**Task instructions**
**1)** According to the securities description, how many common shares did the company have issued and outstanding as of March 22, 2021?
**2)** From the securities description, copy word for word the passage between "DESCRIPTION OF SHARES" and "issued and outstanding.", inclusive.

───── Text section

Filed: 24 Mar 21, 8:00am

Exhibit 4.1

 

DESCRIPTION OF THE REGISTRANT’S SECURITIES

REGISTERED PURSUANT TO SECTION 12

OF THE SECURITIES EXCHANGE ACT OF 1934

 

As of March 22, 2021, RMR Mortgage Trust (the “Company,” “we,” “us” or “our”) had one class of securities registered under Section 12 of the Securities Exchange Act of 1934, as amended (the “Exchange Act”), Common Shares of Beneficial Interest, $0.001 par value per share (“common shares”). The common shares are listed on The Nasdaq Stock Market LLC (“Nasdaq”).

 

DESCRIPTION OF SHARES OF BENEFICIAL INTEREST

 

The following description of the terms of our shares of beneficial interest is a summary only. This summary is not complete and is qualified in its entirety by reference to the Company’s declaration of trust and bylaws and applicable Maryland law, including but not limited to provisions of the Maryland Statutory Trust Act (the “MSTA”).

 

General

 

Our declaration of trust authorizes us to issue an unlimited number of common shares of beneficial interest. As of March 22, 2021, we had 10,202,009 common shares issued and outstanding.

──────────
───── Supplied records

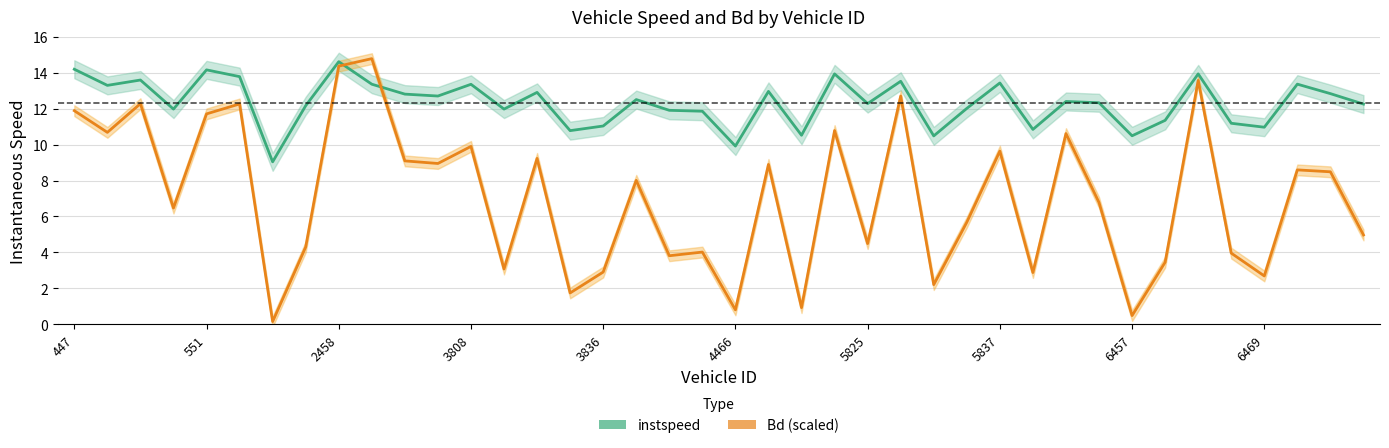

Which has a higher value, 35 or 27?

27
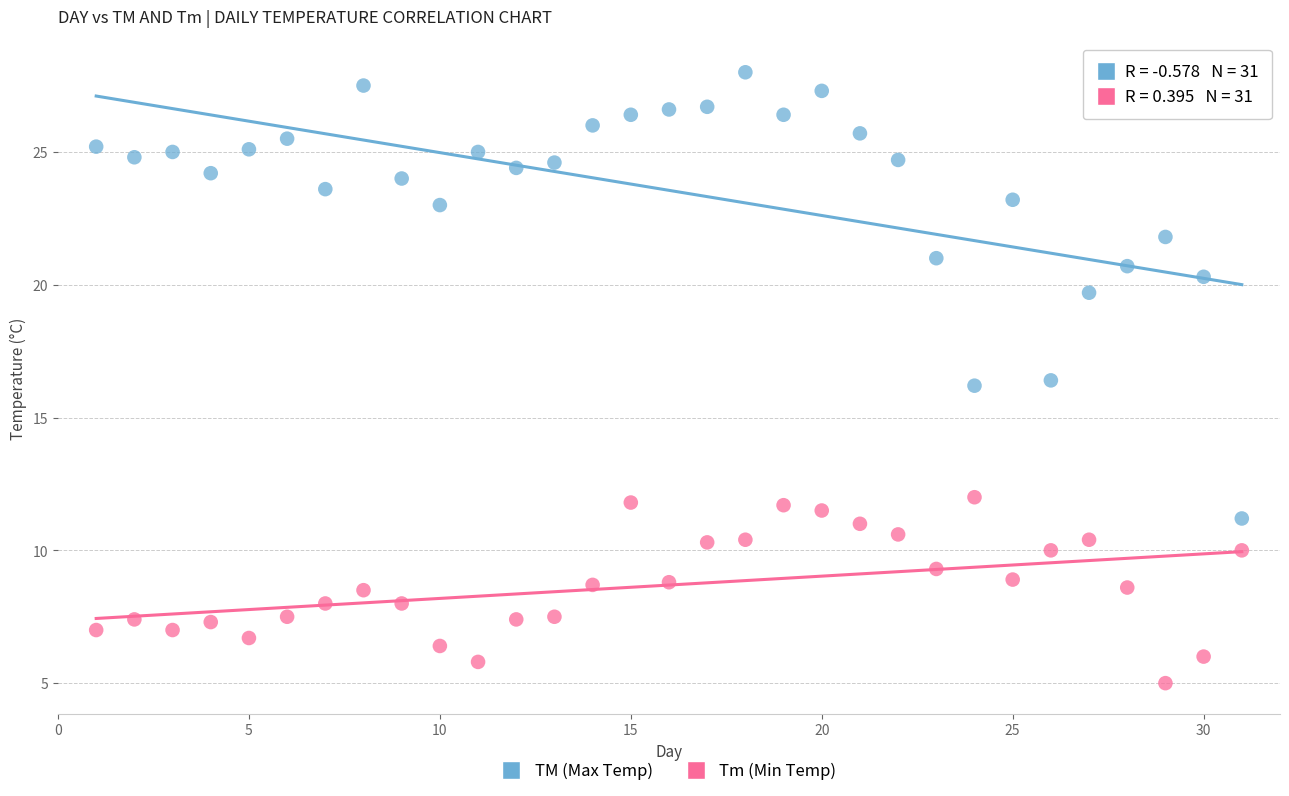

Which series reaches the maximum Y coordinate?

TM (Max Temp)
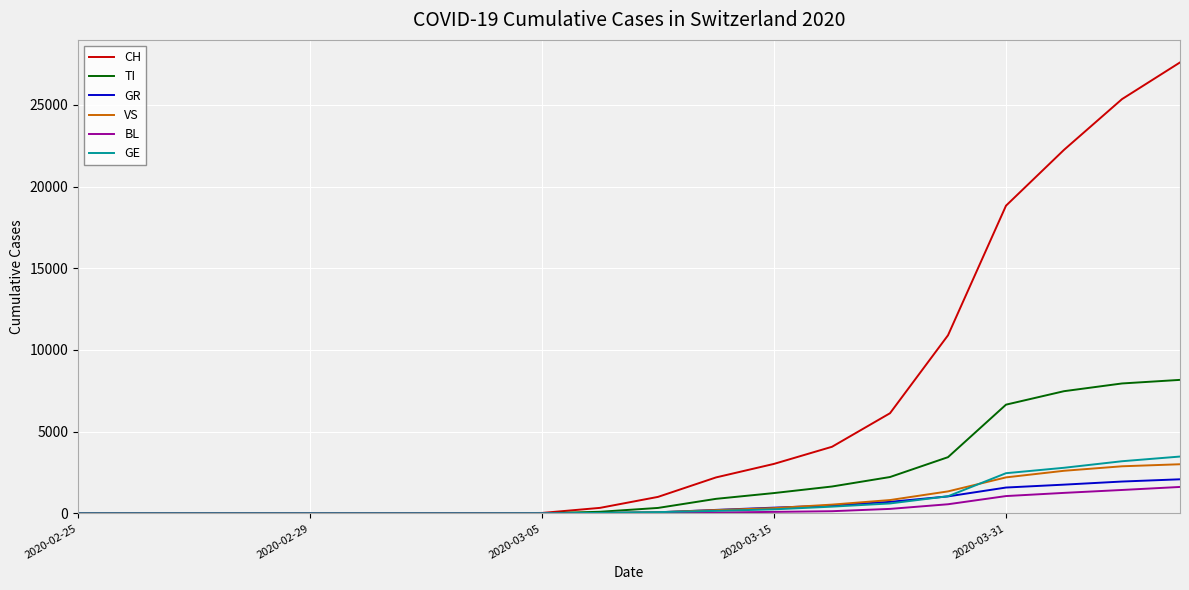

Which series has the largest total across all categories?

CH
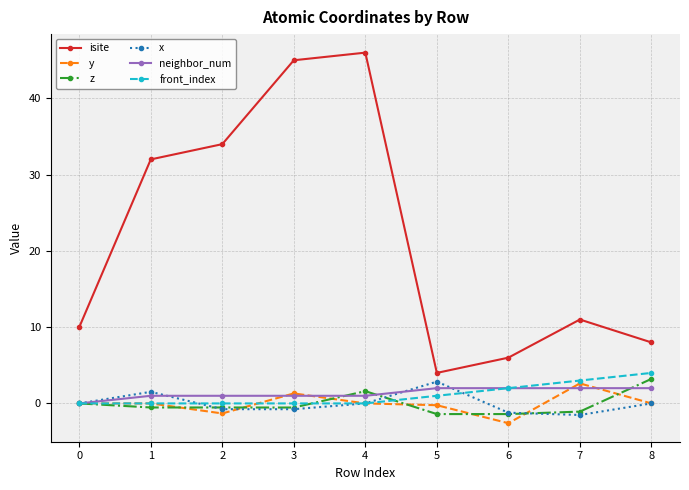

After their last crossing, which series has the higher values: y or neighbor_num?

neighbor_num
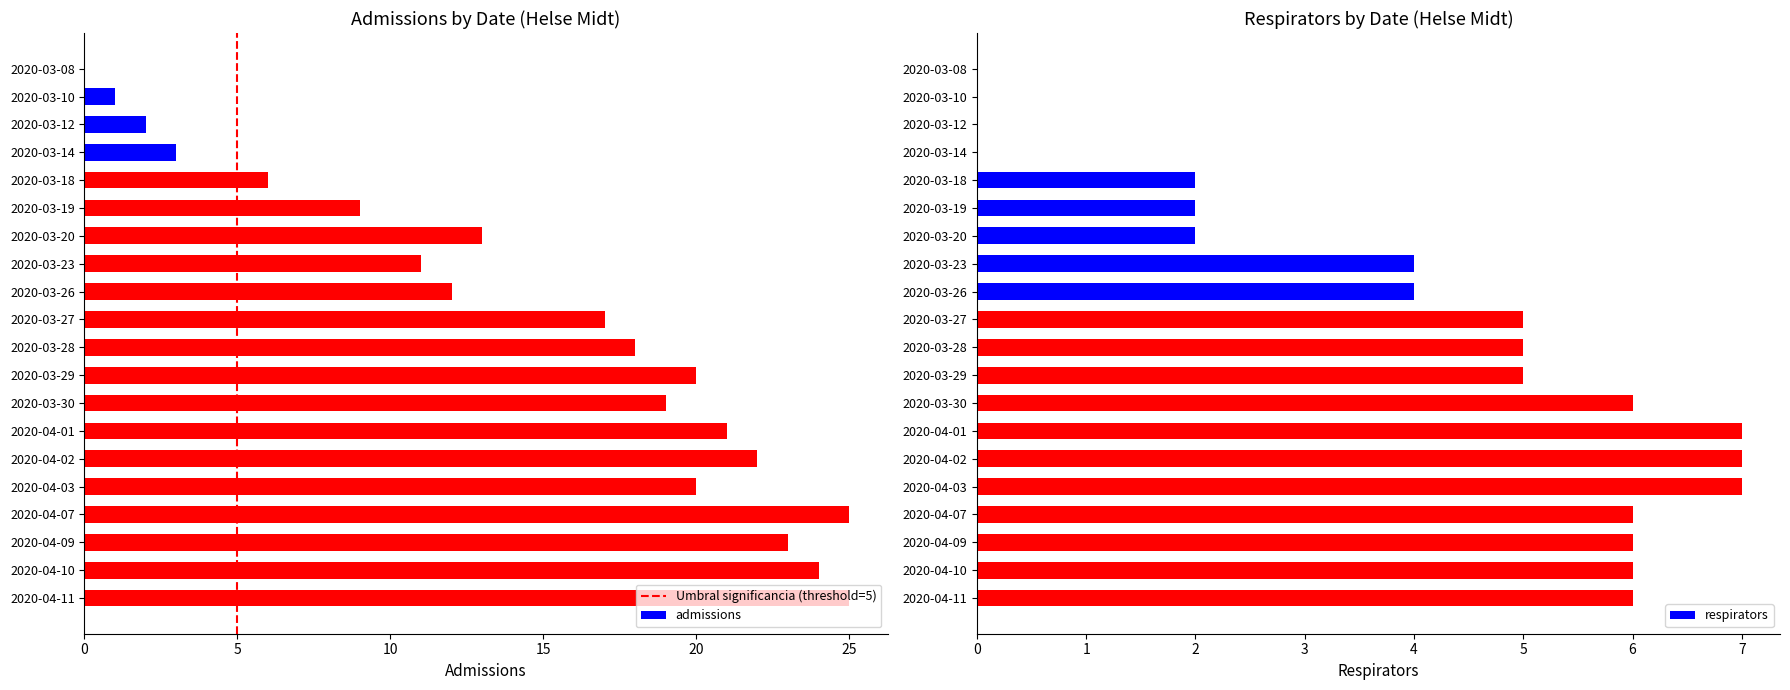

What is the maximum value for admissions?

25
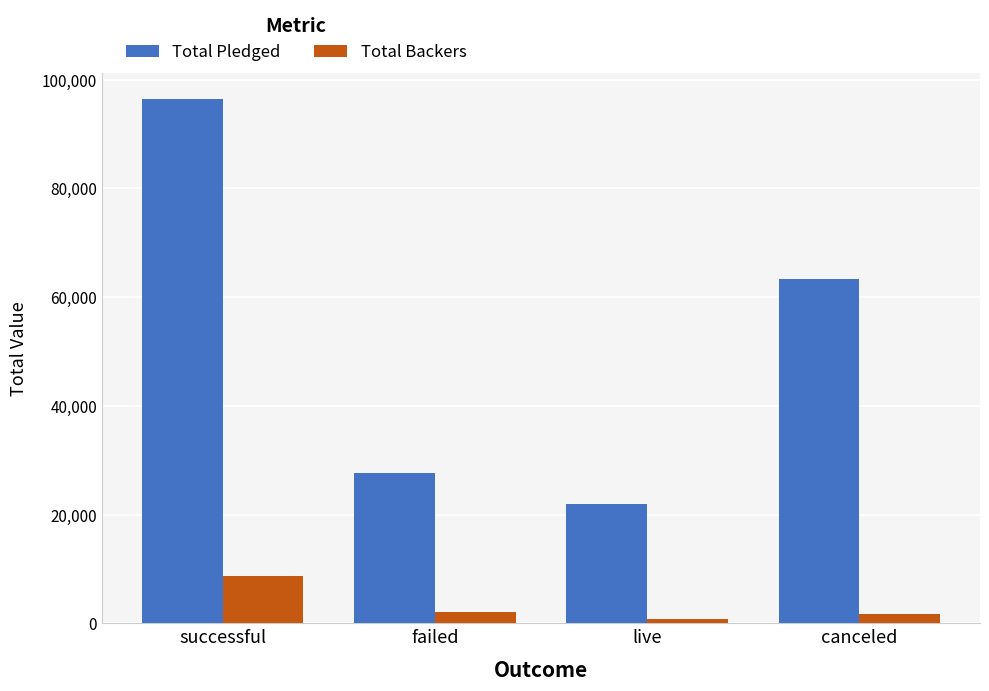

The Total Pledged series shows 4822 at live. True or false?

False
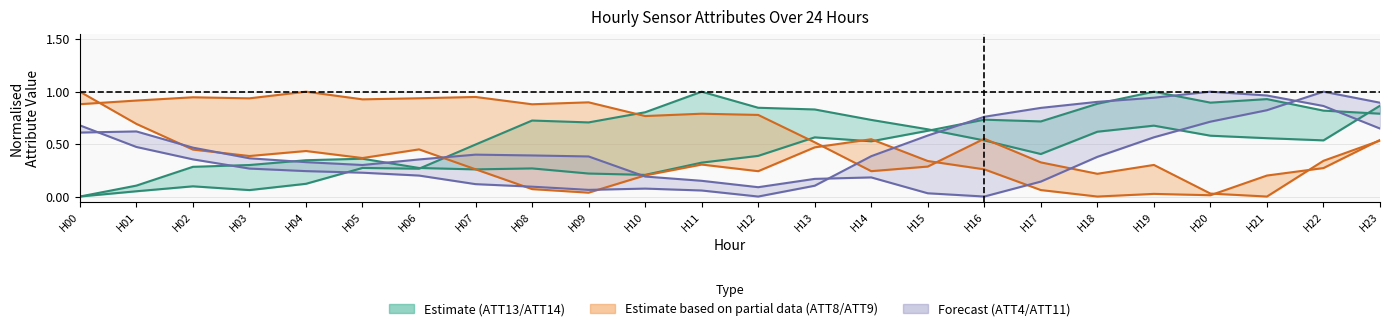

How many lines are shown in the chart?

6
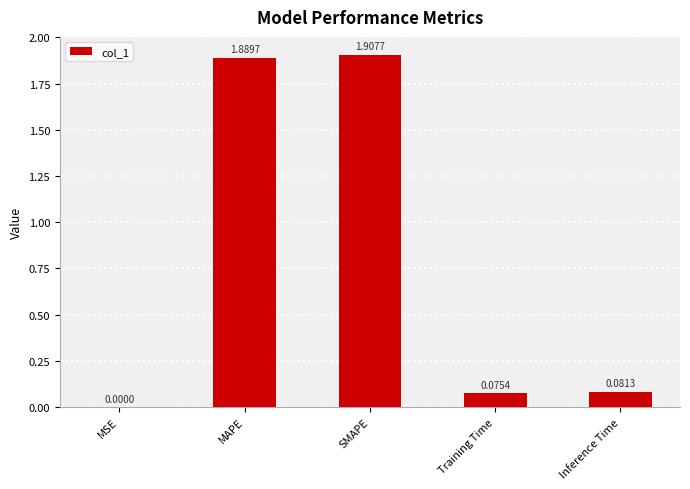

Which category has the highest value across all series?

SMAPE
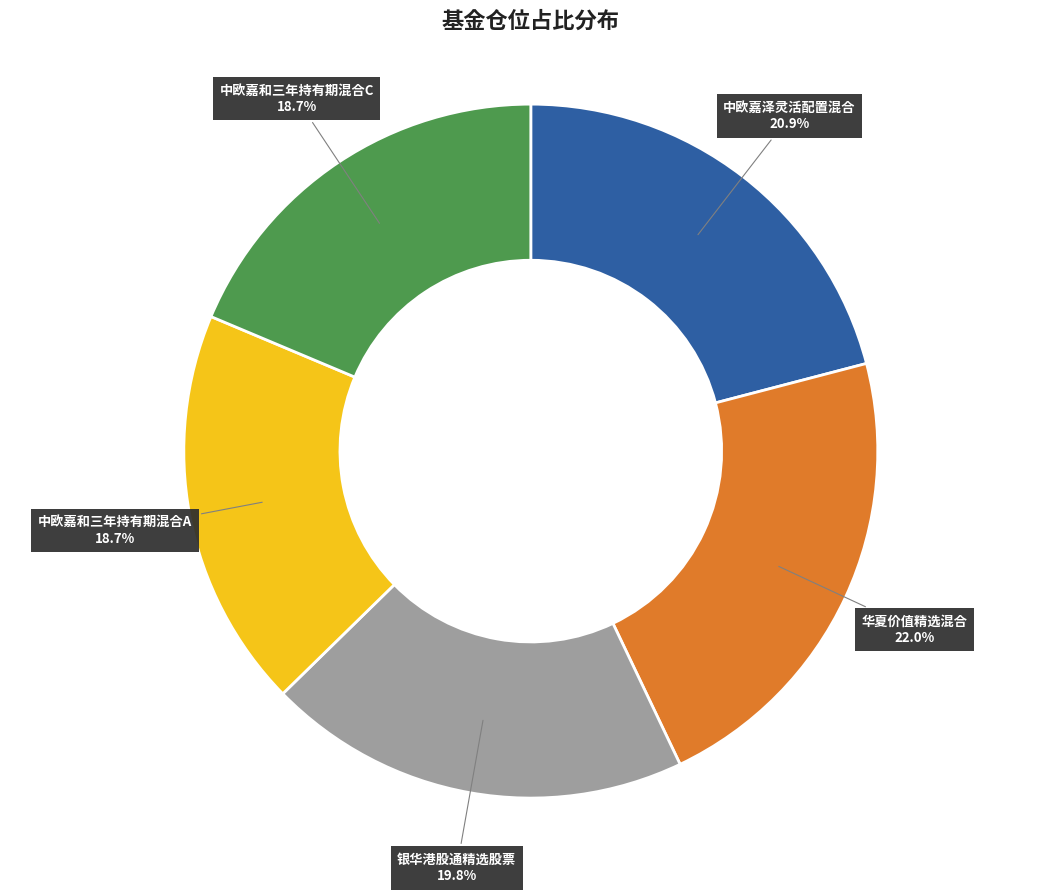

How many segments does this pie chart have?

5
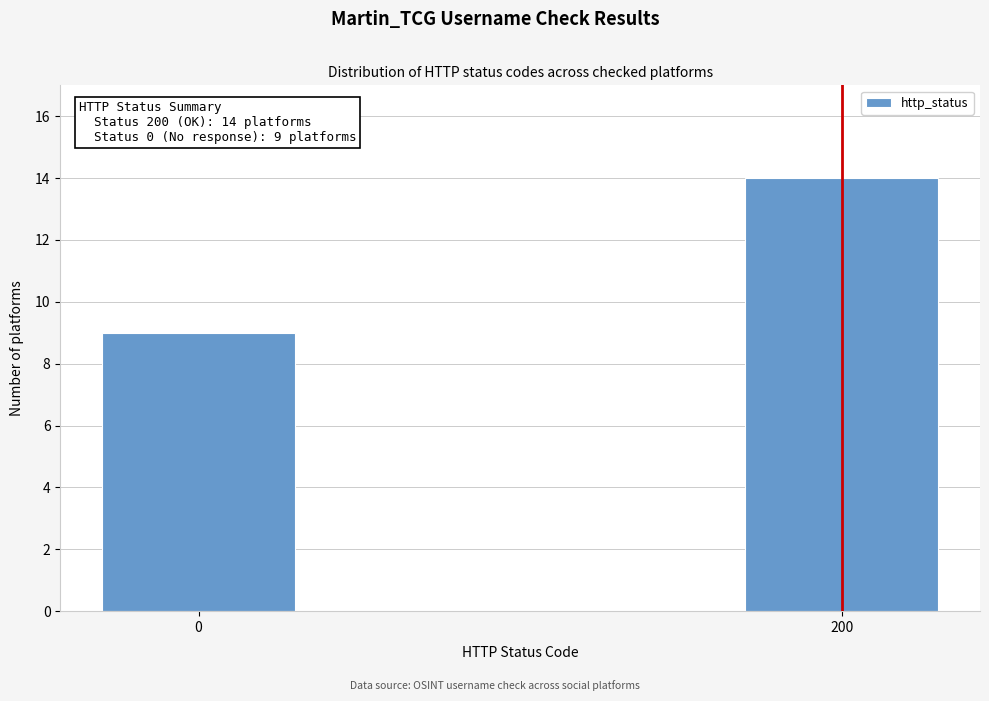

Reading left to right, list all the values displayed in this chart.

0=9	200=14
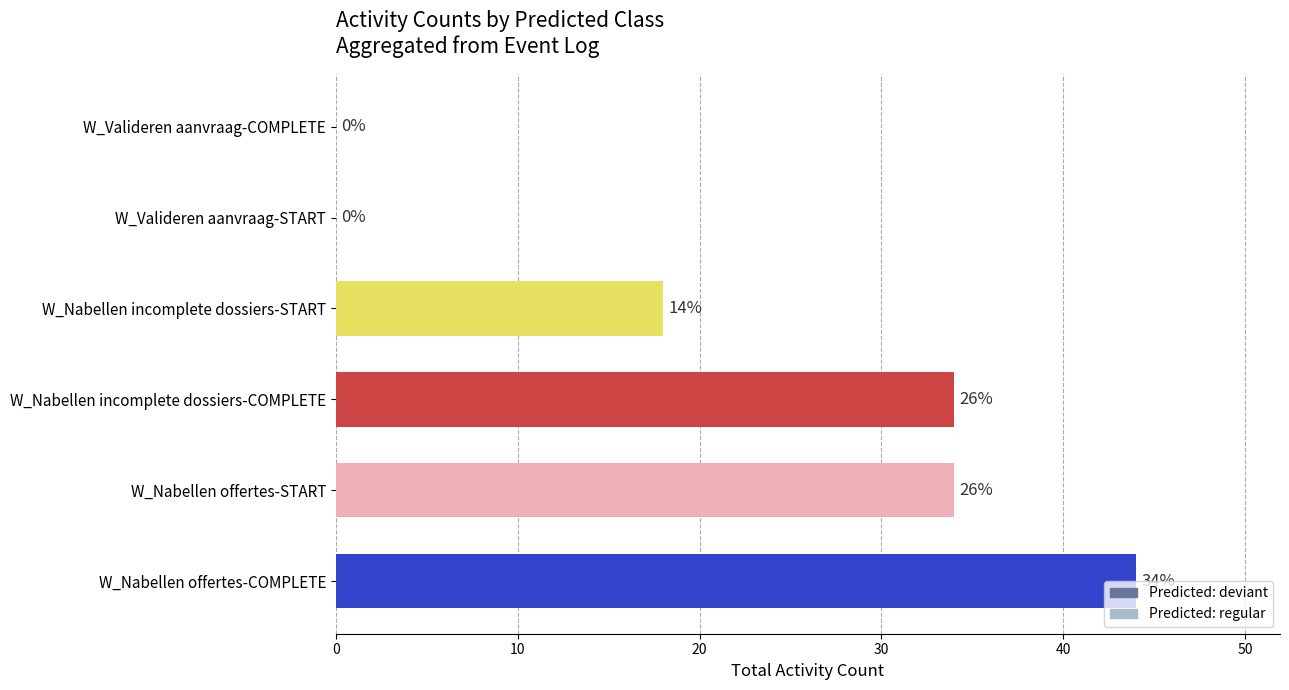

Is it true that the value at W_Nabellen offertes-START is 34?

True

──────────

**Solved problems**
**1)** 10,202,009

**2)**
DESCRIPTION OF SHARES OF BENEFICIAL INTEREST

 

The following description of the terms of our shares of beneficial interest is a summary only. This summary is not complete and is qualified in its entirety by reference to the Company’s declaration of trust and bylaws and applicable Maryland law, including but not limited to provisions of the Maryland Statutory Trust Act (the “MSTA”).

 

General

 

Our declaration of trust authorizes us to issue an unlimited number of common shares of beneficial interest. As of March 22, 2021, we had 10,202,009 common shares issued and outstanding.